Il crut que ses exploits fascinaient Candice, alors qu’elle était seulement frappée par la coïncidence qu’elle entrevoyait:

-C’était à l’auberge de la Septième Lune, n’est-ce pas ?

Il acquiesça, et s’étonna de la voir sursauter:

-A cause de vous, un innocent a été accusé. Parce qu’il était Irlandais, on en a déduit qu’il gardait rancune aux Ecossais. Il va payer votre crime de son sang, ou plutôt... Soyez certain que je vous dénoncerai, et que Francis O’Kerradyn ne tardera pas à être libéré.

-Quel enthousiasme, ironisa Lord Brendough. Heureusement, vous n’avez aucune preuve...

Candice regarda autour d’elle: ils étaient seuls. Personne ne pouvait lui porter secours.

Mais, dès qu’ils traversèrent ensemble la grande galerie royale de White Hall, où déambulaient quelques courtisans indifférents, Candice avertit son « fiancé »:

-Dans une heure, je demanderai audience au roi pour lui dévoiler votre crime. Même sans preuves, il sera facile de vous faire arrêter et reconduire à la taverne de la Septième Lune, où les serveuses se souviendront certainement de vous. Vous serez rapidement identifié et condamné, comme le malheureux qui croupit à votre place dans un cachot de la tour de Londres. Si vous vous enfuyez, la justice suivra tout de même son cours, grâce à votre portrait gravé sur ivoire, que vous m’avez offert le jour de nos fiançailles: il permettra aux gens de la « Septième Lune » de vous reconnaître de façon formelle. Agissez comme bon vous semble. Mon seul souci, à moi, consiste à faire libérer un innocent.

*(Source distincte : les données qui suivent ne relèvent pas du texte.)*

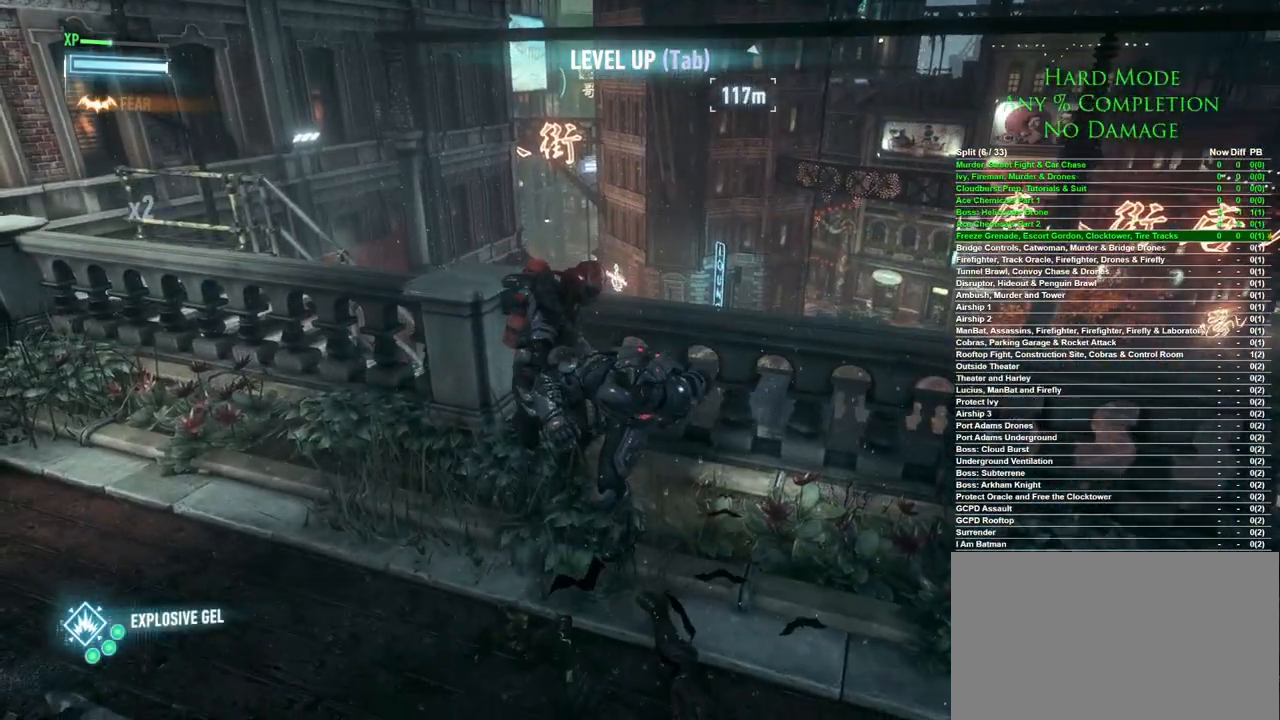
{"keys": [], "mouse": [], "events": []}
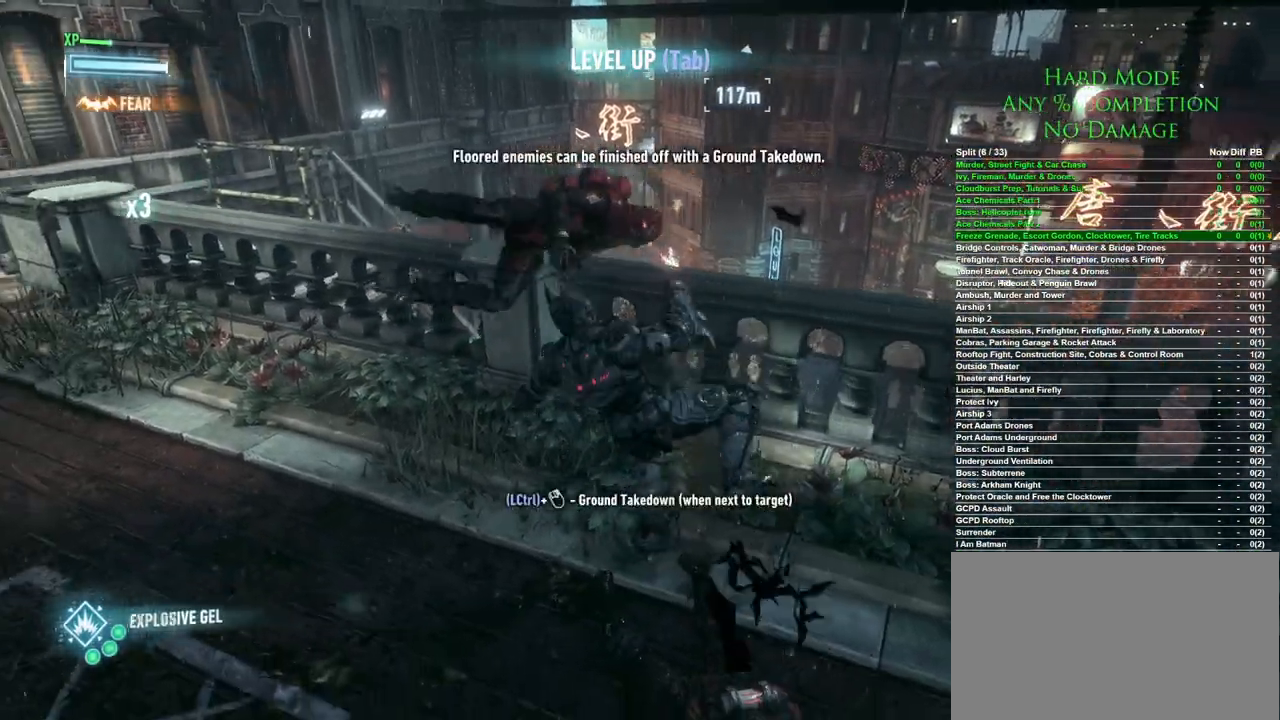
{"keys": [], "mouse": [], "events": []}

-Et à l’épouser ensuite ? grimaça haineusement lord Brendough.

-C’est déjà fait, répondit Candice, en souriant.

Elle savait qu’elle avait gagné la partie. Effectivement, trois jours plus tard, le roi Charles II eut à coeur de montrer qu’il savait se montrer aussi juste que pacificateur.

Destitué de ses privilèges, Lord Brendough était emmené à la Tour de Londres, en attendant que se profile sur son cou l’ombre de la hache. Tandis que Francis O’Kerradyn était officiellement reconduit par sir Reginald aux portes de la forteresse. Où l’attendait Candice, qui après avoir envisagé d’être sa veuve, rêvait de rester son épouse, voire sa maîtresse.